Raccontateci di come è nato il progetto Angry&Intersexy
RISPOSTA INSIEME:
Angry&Intersexy è un progetto d’informazione e attivismo nato fra il 2020 e il 2021 da un’idea di MelyKurutta e fondato insieme a Stephan Mills. Il progetto A&I è gestito dal gruppo giovani di intersexioni con un focus sulla tematica intersex. Il nostro obiettivo è quello di divulgare informazioni chiare basate su fonti verificate e di dar voce alle persone intersex che vivono in prima persona questa realtà. Il nostro progetto è presente su diversi social: Facebook, Instagram, Twitter e abbiamo anche un canale Telegram. Vi invitiamo a seguirci!

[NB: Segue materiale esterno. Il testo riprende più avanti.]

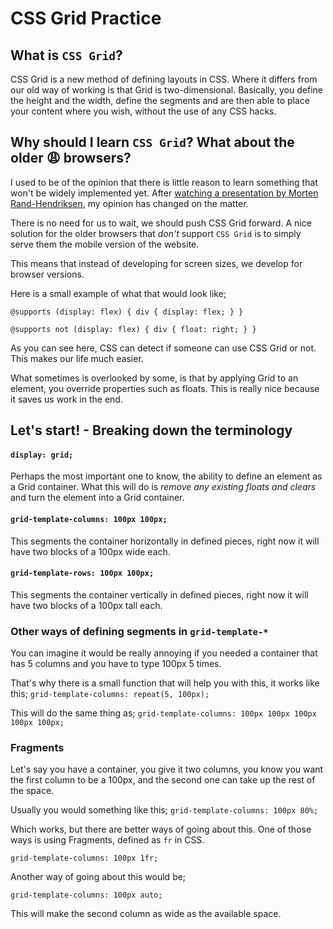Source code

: # CSS Grid Practice

## What is `CSS Grid`?

CSS Grid is a new method of defining layouts in CSS. Where it differs from our old way of working is that Grid is two-dimensional. Basically, you define the height and the width, define the segments and are then able to place your content where you wish, without the use of any CSS hacks.

## Why should I learn `CSS Grid`? What about the older 😩 browsers?

I used to be of the opinion that there is little reason to learn something that won't be widely implemented yet. After [watching a presentation by Morten Rand-Hendriksen](https://www.youtube.com/watch?v=txZq7Laz7_4), my opinion has changed on the matter.

There is no need for us to wait, we should push CSS Grid forward. A nice solution for the older browsers that _don't_ support `CSS Grid` is to simply serve them the mobile version of the website. 

This means that instead of developing for screen sizes, we develop for browser versions.

Here is a small example of what that would look like;

`@supports (display: flex) {
  div {
    display: flex;
  }
}`

`
@supports not (display: flex) {
  div {
    float: right;
  }
}
`

As you can see here, CSS can detect if someone can use CSS Grid or not. This makes our life much easier.

What sometimes is overlooked by some, is that by applying Grid to an element, you override properties such as floats. This is really nice because it saves us work in the end.

## Let's start! - Breaking down the terminology

#### `display: grid;`
Perhaps the most important one to know, the ability to define an element as a Grid container.
What this will do is *remove any existing floats and clears* and turn the element into a Grid container.

#### `grid-template-columns: 100px 100px;`
This segments the container horizontally in defined pieces, right now it will have two blocks of a 100px wide each.

#### `grid-template-rows: 100px 100px;`
This segments the container vertically in defined pieces, right now it will have two blocks of a 100px tall each.

### Other ways of defining segments in `grid-template-*`

You can imagine it would be really annoying if you needed a container that has 5 columns and you have to type 100px 5 times.

That's why there is a small function that will help you with this, it works like this;
`grid-template-columns: repeat(5, 100px);`

This will do the same thing as;
`grid-template-columns: 100px 100px 100px 100px 100px;`

### Fragments

Let's say you have a container, you give it two columns, you know you want the first column to be a 100px, and the second one can take up the rest of the space.

Usually you would something like this;
`grid-template-columns: 100px 80%;`

Which works, but there are better ways of going about this.
One of those ways is using Fragments, defined as `fr` in CSS.

`grid-template-columns: 100px 1fr;`

Another way of going about this would be;

`grid-template-columns: 100px auto;`

This will make the second column as wide as the available space.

Consigliate un libro o un film per chiunque voglia approfondire l'argomento!
Per approfondire l’argomento intersex vi invitiamo a leggere il libro 'Intersex. Antologia Multidisciplinare' curato dalla sociologa Michela Balocchi (che è anche cofondatrice di intersexioni) e pubblicato nel 2019. Dalla descrizione di copertina: “Intersex raccoglie gli scritti di autrici e autori che, in diverse discipline, hanno condotto lavori pionieristici sull’argomento. Si parte dalla crisi del modello binario di sesso nella biologia e nella genetica contemporanee – che ha favorito la nascita del movimento intersex – e si arriva fino all’analisi della gestione medica delle variazioni di sesso tra dato biologico e fatto sociale, per concludere con alcune riflessioni sugli aspetti giuridici legati all’esistenza delle persone intersex, guardando al diritto e ai diritti (umani) mancati”.
Per quanto riguarda la filmografia ci teniamo a menzionare il breve documentario 'In the Image of God' diretto da Bianca Rondolino e presentato al Torino Film Festival del 2021. Il documentario parla di Levi, rabbino statunitense nato nel 1957, che come sua nonna e bisnonna è nato intersex e, purtroppo, gli è stato imposto il genere femminile alla nascita. La sua storia è molto commovente e pensiamo che sia interessante vedere come l’argomento fede si relazioni con quello intersex.
Concludendo, vogliamo menzionare il sito di intersexioni che presenta una sezione dedicata alla filmografia: qui troverete una lista di opere cinematografiche che trattano questo tema. Non dimenticatevi di darci un’occhiata!